S’exprimant sur cet incident, Rodrigue Ramazani a rappelé que cette campagne, organisée sous l’égide de la plateforme Sursaut patriotique, avait été lancée début novembre lors d’une conférence de presse animée par Delly Sesanga. Il déplore ainsi les méthodes employées par les forces de l’ordre, qu’il considère comme une atteinte aux droits fondamentaux de manifestation et de libre expression.
Cette arrestation intervient dans un climat politique tendu en RDC, marqué par des débats houleux autour d’un éventuel amendement de la Constitution. Si certains soutiennent que la révision pourrait renforcer les institutions et moderniser le pays, d’autres, à l’instar de Delly Sesanga, dénoncent une tentative de consolidation du pouvoir au détriment des acquis démocratiques.

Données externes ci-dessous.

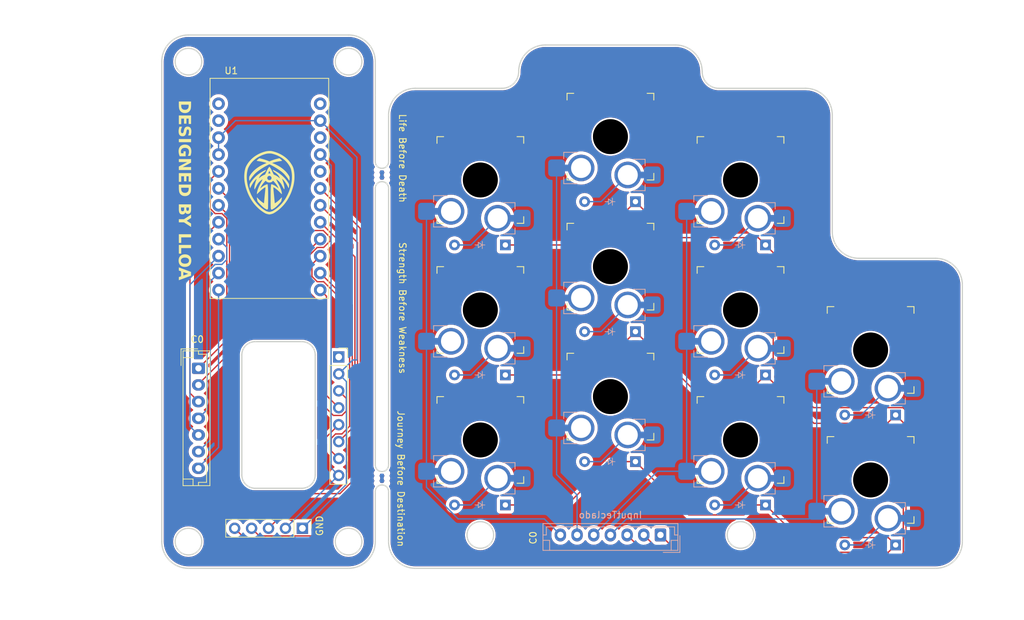
<source format=kicad_pcb>
(kicad_pcb
	(version 20240108)
	(generator "pcbnew")
	(generator_version "8.0")
	(general
		(thickness 1.6)
		(legacy_teardrops no)
	)
	(paper "A4")
	(layers
		(0 "F.Cu" signal)
		(31 "B.Cu" signal)
		(32 "B.Adhes" user "B.Adhesive")
		(33 "F.Adhes" user "F.Adhesive")
		(34 "B.Paste" user)
		(35 "F.Paste" user)
		(36 "B.SilkS" user "B.Silkscreen")
		(37 "F.SilkS" user "F.Silkscreen")
		(38 "B.Mask" user)
		(39 "F.Mask" user)
		(40 "Dwgs.User" user "User.Drawings")
		(41 "Cmts.User" user "User.Comments")
		(42 "Eco1.User" user "User.Eco1")
		(43 "Eco2.User" user "User.Eco2")
		(44 "Edge.Cuts" user)
		(45 "Margin" user)
		(46 "B.CrtYd" user "B.Courtyard")
		(47 "F.CrtYd" user "F.Courtyard")
		(48 "B.Fab" user)
		(49 "F.Fab" user)
		(50 "User.1" user)
		(51 "User.2" user)
		(52 "User.3" user)
		(53 "User.4" user)
		(54 "User.5" user)
		(55 "User.6" user)
		(56 "User.7" user)
		(57 "User.8" user)
		(58 "User.9" user)
	)
	(setup
		(pad_to_mask_clearance 0)
		(allow_soldermask_bridges_in_footprints no)
		(grid_origin 98 100)
		(pcbplotparams
			(layerselection 0x00010fc_ffffffff)
			(plot_on_all_layers_selection 0x0000000_00000000)
			(disableapertmacros no)
			(usegerberextensions no)
			(usegerberattributes yes)
			(usegerberadvancedattributes yes)
			(creategerberjobfile yes)
			(dashed_line_dash_ratio 12.000000)
			(dashed_line_gap_ratio 3.000000)
			(svgprecision 4)
			(plotframeref no)
			(viasonmask no)
			(mode 1)
			(useauxorigin no)
			(hpglpennumber 1)
			(hpglpenspeed 20)
			(hpglpendiameter 15.000000)
			(pdf_front_fp_property_popups yes)
			(pdf_back_fp_property_popups yes)
			(dxfpolygonmode yes)
			(dxfimperialunits yes)
			(dxfusepcbnewfont yes)
			(psnegative no)
			(psa4output no)
			(plotreference yes)
			(plotvalue yes)
			(plotfptext yes)
			(plotinvisibletext no)
			(sketchpadsonfab no)
			(subtractmaskfromsilk no)
			(outputformat 1)
			(mirror no)
			(drillshape 1)
			(scaleselection 1)
			(outputdirectory "")
		)
	)
	(net 0 "")
	(net 1 "Row 1")
	(net 2 "unconnected-(U1-A3-PadJP6_5)")
	(net 3 "Row 0")
	(net 4 "unconnected-(U1-~{RESET}-PadJP6_3)")
	(net 5 "Row 2")
	(net 6 "unconnected-(U1-RXI-PadJP7_11)")
	(net 7 "unconnected-(U1-RAW-PadJP6_1)")
	(net 8 "Column 0")
	(net 9 "unconnected-(U1-TXO-PadJP7_12)")
	(net 10 "Column 3")
	(net 11 "Column 1")
	(net 12 "Column 2")
	(net 13 "GROUND")
	(net 14 "MisoModu")
	(net 15 "MosiModu")
	(net 16 "NcsModu")
	(net 17 "SckModu")
	(net 18 "MtModu")
	(net 19 "unconnected-(J2-Pin_1-Pad1)")
	(net 20 "Vin")
	(net 21 "VRX JS")
	(net 22 "SW JS")
	(net 23 "VRY JS")
	(net 24 "Net-(D1-A)")
	(net 25 "Row 0 IN")
	(net 26 "Net-(D2-A)")
	(net 27 "Net-(D3-A)")
	(net 28 "Row 1 IN")
	(net 29 "Net-(D4-A)")
	(net 30 "Net-(D5-A)")
	(net 31 "Net-(D6-A)")
	(net 32 "Net-(D7-A)")
	(net 33 "Row 2 IN")
	(net 34 "Net-(D8-A)")
	(net 35 "Net-(D9-A)")
	(net 36 "Net-(D10-A)")
	(net 37 "Net-(D11-A)")
	(net 38 "Column 0 IN")
	(net 39 "Column 3 IN")
	(net 40 "Column 2 IN")
	(net 41 "Column 1 IN")
	(footprint "key-switches.pretty-main:SW_Gateron_LowProfile_HotSwap_PTH" (layer "F.Cu") (at 156.75 41.75))
	(footprint "key-switches.pretty-main:SW_Gateron_LowProfile_HotSwap_PTH" (layer "F.Cu") (at 137.25 74.25))
	(footprint "LOGO" (layer "F.Cu") (at 86.13 42.121))
	(footprint "key-switches.pretty-main:SW_Gateron_LowProfile_HotSwap_PTH" (layer "F.Cu") (at 176.25 86.75))
	(footprint "Connector_JST:JST_EH_B7B-EH-A_1x07_P2.50mm_Vertical" (layer "F.Cu") (at 75.5 70 -90))
	(footprint "key-switches.pretty-main:SW_Gateron_LowProfile_HotSwap_PTH" (layer "F.Cu") (at 117.75 80.75))
	(footprint "key-switches.pretty-main:SW_Gateron_LowProfile_HotSwap_PTH" (layer "F.Cu") (at 176.25 67.25))
	(footprint "key-switches.pretty-main:SW_Gateron_LowProfile_HotSwap_PTH" (layer "F.Cu") (at 156.75 61.25))
	(footprint "SparkFun ProMicro:MODULE_DEV-12587" (layer "F.Cu") (at 86.13 43.01))
	(footprint "key-switches.pretty-main:SW_Gateron_LowProfile_HotSwap_PTH" (layer "F.Cu") (at 137.25 35.25))
	(footprint "key-switches.pretty-main:SW_Gateron_LowProfile_HotSwap_PTH" (layer "F.Cu") (at 156.75 80.75))
	(footprint "key-switches.pretty-main:SW_Gateron_LowProfile_HotSwap_PTH"
		(layer "F.Cu")
		(uuid "b9c73814-539c-49c5-a524-2d8b851e7900")
		(at 137.25 54.75)
		(descr "Gateron Low Profile (KS-27 & KS-33) style mechanical keyboard switch, Gateron Low Profile hot-swap socket and through-hole soldering, the hole of the socket is plated, single-sided mounting. Gateron Low Profile and Cherry MX Low Profile are NOT compatible.")
		(tags "switch, low_profile, hot_swap")
		(property "Reference" "S5"
			(at -5.36 -4.47 0)
			(unlocked yes)
			(layer "F.SilkS")
			(hide yes)
			(uuid "c50d127b-686a-4950-861b-4b8f075437a1")
			(effects
				(font
					(size 1 1)
					(thickness 0.15)
				)
			)
		)
		(property "Value" "Keyswitch"
			(at 0 8.5 0)
			(unlocked yes)
			(layer "F.Fab")
			(hide yes)
			(uuid "6974fcc7-e993-4d4d-a8fc-f5c6ce06e2e5")
			(effects
				(font
					(size 1 1)
					(thickness 0.15)
				)
			)
		)
		(property "Footprint" "key-switches.pretty-main:SW_Gateron_LowProfile_HotSwap_PTH"
			(at 0 0 0)
			(layer "F.Fab")
			(hide yes)
			(uuid "bce205c5-f9e6-4137-9a62-7ff14369d461")
			(effects
				(font
					(size 1.27 1.27)
					(thickness 0.15)
				)
			)
		)
		(property "Datasheet" ""
			(at 0 0 0)
			(layer "F.Fab")
			(hide yes)
			(uuid "13176e78-514a-4baf-8390-f469dcf5dea7")
			(effects
				(font
					(size 1.27 1.27)
					(thickness 0.15)
				)
			)
		)
		(property "Description" "Push button switch, normally open, two pins, 45° tilted"
			(at 0 0 0)
			(layer "F.Fab")
			(hide yes)
			(uuid "2f5742a3-0712-40e3-92d3-77f4aa1e4fc5")
			(effects
				(font
					(size 1.27 1.27)
					(thickness 0.15)
				)
			)
		)
		(path "/7bd53620-d6c3-4ef1-aa66-6a7d6f3c81d4")
		(sheetname "Root")
		(sheetfile "Prueba1.kicad_sch")
		(fp_line
			(start -7 2.35)
			(end -7 3.3)
			(stroke
				(width 0.12)
				(type solid)
			)
			(layer "B.SilkS")
			(uuid "eef4194b-976e-4a9a-887c-fdcbf866e663")
		)
		(fp_line
			(start -7 2.35)
			(end -5 2.35)
			(stroke
				(width 0.12)
				(type solid)
			)
			(layer "B.SilkS")
			(uuid "f6b42332-8be1-4b90-ae52-2faf4aaf2c22")
		)
		(fp_line
			(start -7 7.05)
			(end -7 6.1)
			(stroke
				(width 0.12)
				(type solid)
			)
			(layer "B.SilkS")
			(uuid "e4ec24b4-0255-4e6d-9e9c-be78c79e3003")
		)
		(fp_line
			(start -7 7.05)
			(end -5 7.05)
			(stroke
				(width 0.12)
				(type solid)
			)
			(layer "B.SilkS")
			(uuid "3ca3689c-c94f-473d-b214-0924b33cf1a5")
		)
		(fp_line
			(start 5.2 3.4)
			(end 3.5 3.4)
			(stroke
				(width 0.12)
				(type solid)
			)
			(layer "B.SilkS")
			(uuid "3b0e646b-51dc-49e7-bf54-b86b4143c22e")
		)
		(fp_line
			(start 5.2 3.4)
			(end 5.2 4.35)
			(stroke
				(width 0.12)
				(type solid)
			)
			(layer "B.SilkS")
			(uuid "8975a0f9-528b-4880-8b79-d804a6e2e18f")
		)
		(fp_line
			(start 5.2 8.1)
			(end 3.5 8.1)
			(stroke
				(width 0.12)
				(type solid)
			)
			(layer "B.SilkS")
			(uuid "c314f128-696a-4a61-89dc-54879dd6c246")
		)
		(fp_line
			(start 5.2 8.1)
			(end 5.2 7.2)
			(stroke
				(width 0.12)
				(type solid)
			)
			(layer "B.SilkS")
			(uuid "9d58d2b0-c496-4b93-bd9b-140308e95d5a")
		)
		(fp_line
			(start -6.5 -5.5)
			(end -6.5 -6.5)
			(stroke
				(width 0.14)
				(type solid)
			)
			(layer "F.SilkS")
			(uuid "163637e3-5d50-447b-876c-8457df5fbe48")
		)
		(fp_line
			(start -6.5 6.5)
			(end -6.5 5.5)
			(stroke
				(width 0.14)
				(type solid)
			)
			(layer "F.SilkS")
			(uuid "36889003-89f1-491f-90d9-81a32c3627f9")
		)
		(fp_line
			(start -6.5 6.5)
			(end -5.5 6.5)
			(stroke
				(width 0.14)
				(type solid)
			)
			(layer "F.SilkS")
			(uuid "96c4d170-08be-47d3-934a-60e391f405f1")
		)
		(fp_line
			(start -5.5 -6.5)
			(end -6.5 -6.5)
			(stroke
				(width 0.14)
				(type solid)
			)
			(layer "F.SilkS")
			(uuid "7a6026f5-3610-49ac-bfdf-28732a93c360")
		)
		(fp_line
			(start 5.5 6.5)
			(end 6.5 6.5)
			(stroke
				(width 0.14)
				(type solid)
			)
			(layer "F.SilkS")
			(uuid "787a0bd7-3251-4093-88b2-5b7a574b0de6")
		)
		(fp_line
			(start 6.5 -6.5)
			(end 5.5 -6.5)
			(stroke
				(width 0.14)
				(type solid)
			)
			(layer "F.SilkS")
			(uuid "c04b463c-da6a-433f-8d4e-e7d2013f1116")
		)
		(fp_line
			(start 6.5 -6.5)
			(end 6.5 -5.5)
			(stroke
				(width 0.14)
				(type solid)
			)
			(layer "F.SilkS")
			(uuid "e25dfc2e-aa7f-47d1-afee-7e940430cb26")
		)
		(fp_line
			(start 6.5 5.5)
			(end 6.5 6.5)
			(stroke
				(width 0.14)
				(type solid)
			)
			(layer "F.SilkS")
			(uuid "282d206d-d7ba-4083-a8f7-4f15fa938039")
		)
		(fp_rect
			(start 8.25 -8.25)
			(end -8.25 8.25)
			(stroke
				(width 0.05)
				(type solid)
			)
			(fill none)
			(layer "F.CrtYd")
			(uuid "f08717b8-988f-459f-bcbc-577854566b4f")
		)
		(fp_line
			(start -6.815 2.525)
			(end -6.815 6.875)
			(stroke
				(width 0.1)
				(type solid)
			)
			(layer "B.Fab")
			(uuid "ff18f844-cd3a-466c-a74d-5f1aeb85f1db")
		)
		(fp_line
			(start -6.815 2.525)
			(end -2.595 2.525)
			(stroke
				(width 0.1)
				(type solid)
			)
			(layer "B.Fab")
			(uuid "888c108f-f079-486a-b550-cb258cf140c2")
		)
		(fp_line
			(start -6.815 6.875)
			(end -2.595 6.875)
			(stroke
				(width 0.1)
				(type solid)
			)
			(layer "B.Fab")
			(uuid "cd560f3f-bc4f-45dc-9c96-cedd23bf6076")
		)
		(fp_line
			(start -2.595 2.525)
			(end -0.395 3.575)
			(stroke
				(width 0.1)
				(type solid)
			)
			(layer "B.Fab")
			(uuid "60fdfda1-b225-4e19-b9b6-d62e724bd3a2")
		)
		(fp_line
			(start -2.595 6.875)
			(end -0.395 7.925)
			(stroke
				(width 0.1)
				(type solid)
			)
			(layer "B.Fab")
			(uuid "5334216e-c126-4e29-80c7-9997067f2f39")
		)
		(fp_line
			(start -0.395 7.7)
			(end -0.395 7.925)
			(stroke
				(width 0.1)
				(type solid)
			)
			(layer "B.Fab")
			(uuid "ba2874a0-6a16-40ee-8f10-83eca0bc1eef")
		)
		(fp_line
			(start 0.405 7.7)
			(end -0.395 7.7)
			(stroke
				(width 0.1)
				(type solid)
			)
			(layer "B.Fab")
			(uuid "f0e3e6bb-0af7-49e6-be12-e38a5a2b5db9")
		)
		(fp_line
			(start 0.405 7.925)
			(end 0.405 7.7)
			(stroke
				(width 0.1)
				(type solid)
			)
			(layer "B.Fab")
			(uuid "f1c59684-a6a4-43fb-94a0-9f1dfb69f813")
		)
		(fp_line
			(start 5.025 3.575)
			(end -0.395 3.575)
			(stroke
				(width 0.1)
				(type solid)
			)
			(layer "B.Fab")
			(uuid "86ca8087-3436-4f9f-a1d0-d9dda84aae0a")
		)
		(fp_line
			(start 5.025 3.575)
			(end 5.025 7.925)
			(stroke
				(width 0.1)
				(type solid)
			)
			(layer "B.Fab")
			(uuid "2ed52165-15c3-49ed-ae6e-af5be88971ae")
		)
		(fp_line
			(start 5.025 7.925)
			(end 0.405 7.925)
			(stroke
				(width 0.1)
				(type solid)
			)
			(layer "B.Fab")
			(uuid "f639d7cd-1fa8-4d69-b7f4-74264423a708")
		)
		(fp_line
			(start -5.8 -2.5)
			(end -1.9 -2.499999)
			(stroke
				(width 0.1)
				(type default)
			)
			(layer "F.Fab")
			(uuid "d9bd7549-9070-4591-bbce-a7d399e4d4cf")
		)
		(fp_line
			(start -5.8 2.5)
			(end -5.8 -2.5)
			(stroke
				(width 0.1)
				(type default)
			)
			(layer "F.Fab")
			(uuid "f371e801-5b29-4c17-837b-ce628b98e2fa")
		)
		(fp_line
			(start -1.9 2.499999)
			(end -5.8 2.5)
			(stroke
				(width 0.1)
				(type default)
			)
			(layer "F.Fab")
			(uuid "ce364423-0056-41bb-be13-1ae785679f22")
		)
		(fp_line
			(start 1.9 -2.499999)
			(end 5.8 -2.5)
			(stroke
				(width 0.1)
				(type default)
			)
			(layer "F.Fab")
			(uuid "0c8588c9-b5f8-4357-8ddc-9ea95b18ee07")
		)
		(fp_line
			(start 5.8 -2.5)
			(end 5.8 2.5)
			(stroke
				(width 0.1)
				(type default)
			)
			(layer "F.Fab")
			(uuid "c371e272-1932-46f7-9ebc-aafc0ed257c3")
		)
		(fp_line
			(start 5.8 2.5)
			(end 1.9 2.499999)
			(stroke
				(width 0.1)
				(type default)
			)
			(layer "F.Fab")
			(uuid "5aaadbaf-95f2-4436-96ab-b62c05136dc4")
		)
		(fp_rect
			(start -3.2 -6.3)
			(end 1.8 -4.05)
			(stroke
				(width 0.1)
				(type default)
			)
			(fill none)
			(layer "F.Fab")
			(uuid "a396d85b-9d86-473c-bd21-0c53f36d0c59")
		)
		(fp_rect
			(start 7.5 -7.5)
			(end -7.5 7.5)
			(stroke
				(width 0.1)
				(type solid)
			)
			(fill none)
			(layer "F.Fab")
			(uuid "ea908339-c0ed-4afa-9dce-f7acc8055d2a")
		)
		(fp_arc
			(start -1.9 -2.499999)
			(mid 0 -3.140063)
			(end 1.9 -2.499999)
			(stroke
				(width 0.1)
				(type default)
			)
			(layer "F.Fab")
			(uuid "bbf6b483-5ca1-4349-ba56-6b17816a4abe")
		)
		(fp_arc
			(start 1.9 2.499999)
			(mid 0 3.140063)
			(end -1.9 2.499999)
			(stroke
				(width 0.1)
				(type default)
			)
			(layer "F.Fab")
			(uuid "f277d815-0daf-4d4c-8eeb-23bddd9ead06")
		)
		(fp_circle
			(center 0 0)
			(end 2.875 0)
			(stroke
				(width 0.1)
				(type default)
			)
			(fill none)
			(layer "F.Fab")
			(uuid "aed3988e-6aac-4694-83b4-b5d9db9e1c2e")
		)
		(fp_poly
			(pts
				(xy -2.05 -0.64) (xy -0.6 -0.64) (xy -0.6 -2) (xy 0.5 -2) (xy 0.5 -0.64) (xy 1.95 -0.64) (xy 1.95 0.64)
				(xy 0.5 0.64) (xy 0.5 2) (xy -0.6 2) (xy -0.6 0.64) (xy -2.05 0.64)
			)
			(stroke
				(width 0)
				(type solid)
			)
			(fill solid)
			(layer "F.Fab")
			(uuid "555e3c1e-1ea6-4eba-8ed1-99ce201ede8a")
		)
		(fp_text user "${REFERENCE}"
			(at 3.98 -5.63 0)
			(unlocked yes)
			(layer "F.Fab")
			(uuid "92f03adf-467a-4d3b-9fc1-1dcb7046f3d8")
			(effects
				(font
					(size 1 1)
					(thickness 0.15)
				)
			)
		)
		(pad "" np_thru_hole circle
			(at 0 0)
			(size 5.25 5.25)
			(drill 5.25)
			(layers "*.Mask")
			(uuid "31ab34a1-19d4-4946-aa20-15e428dfa697")
		)
		(pad "1" smd roundrect
			(at -8.075 4.7)
			(size 2.5 2.55)
			(layers "B.Cu" "B.Paste" "B.Mask")
			(roundrect_rratio 0.2)
			(net 41 "Column 1 IN")
			(pinfunction "1")
			(pintype "passive")
			(uuid "f6520414-62f2-4ad1-a0c6-2503b8cb479e")
		)
		(pad "1" smd rect
			(at -6.35 4.7)
			(size 3.9 1)
			(layers "B.Cu")
			(net 41 "Column 1 IN")
			(pinfunction "1")
			(pintype "passive")
			(uuid "a7949305-2642-4ab2-9d73-15ba15506f18")
		)
		(pad "1" thru_hole circle
			(at -4.4 4.7)
			(size 4 4)
			(drill 3)
			(layers "*.Cu" "B.Mask")
			(remove_unused_layers no)
			(net 41 "Column 1 IN")
			(pinfunction "1")
			(pintype "passive")
			(uuid "50a78d65-e0d8-48a7-9b16-24744d5ae166")
		)
		(pad "2" thru_hole circle
			(at 2.6 5.75)
			(size 4 4)
			(drill 3)
			(layers "*.Cu" "B.Mask")
			(remove_unused_layers no)
			(net 30 "Net-(D5-A)")
			(pinfunction "2")
			(pintype "passive")
			(uuid "fcd0de4c-430a-4b19-91a9-6b1f13cbf791")
		)
		(pad "2" smd rect
			(at 4.475 5.75)
			(size 3.75 1)
			(layers "B.Cu")
			(net 30 "Net-(D5-A)")
			(pinfunction "2")
			(pintype "passive")
			(uuid "4fe7c2e7-1c5c-4428-8416-430bbea20acf")
		)
		(pad "2" smd roundrect
			(at 6.275 5.75)
			(size 2.5 2.55)
			(layers "B.Cu" "B.Paste" "B.Mask")
			(roundrect_rratio 0.2)
			(net 30 "Net-(D5-A)")
			(pinfunction "2")
			(pintype "passive")
			(uuid "28375a25-86a7-4ef3-bd86-e6b046bc71b2")
		)
		(group ""
			(uuid "0ad4b2d6-6f8f-4d35-8e1a-633e80cf0e43")
			(members 
... [655392 chars truncated]
</source>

L’honorable Steve Mbikayi, proche du pouvoir, a toutefois appelé au respect des principes démocratiques, déclarant : « Dès lors que nous avons des arguments solides pour justifier la révision de la Constitution et que nous organisons des marches de soutien à l’initiative du Chef de l’État, laissons aussi les opposants argumenter et manifester démocratiquement, au risque de ternir notre image aux yeux de la communauté nationale et internationale. »
Face à cette répression, la plateforme Sursaut patriotique a annoncé un grand meeting le 16 décembre 2024. Cet événement vise à marquer la mémoire du référendum constitutionnel de décembre 2005 et à réaffirmer l’attachement du peuple congolais à la Constitution de 2006, perçue comme le socle de la réunification nationale et de la stabilité politique en RDC.
Dans un contexte où l’opposition dénonce une dérive autoritaire du pouvoir en place, le régime Tshisekedi est accusé de vouloir instaurer un “crime d’opinion” en muselant les voix dissidentes. Cette situation pourrait exacerber les tensions politiques alors que la population attend des réponses concrètes aux défis quotidiens liés à la sécurité et au social.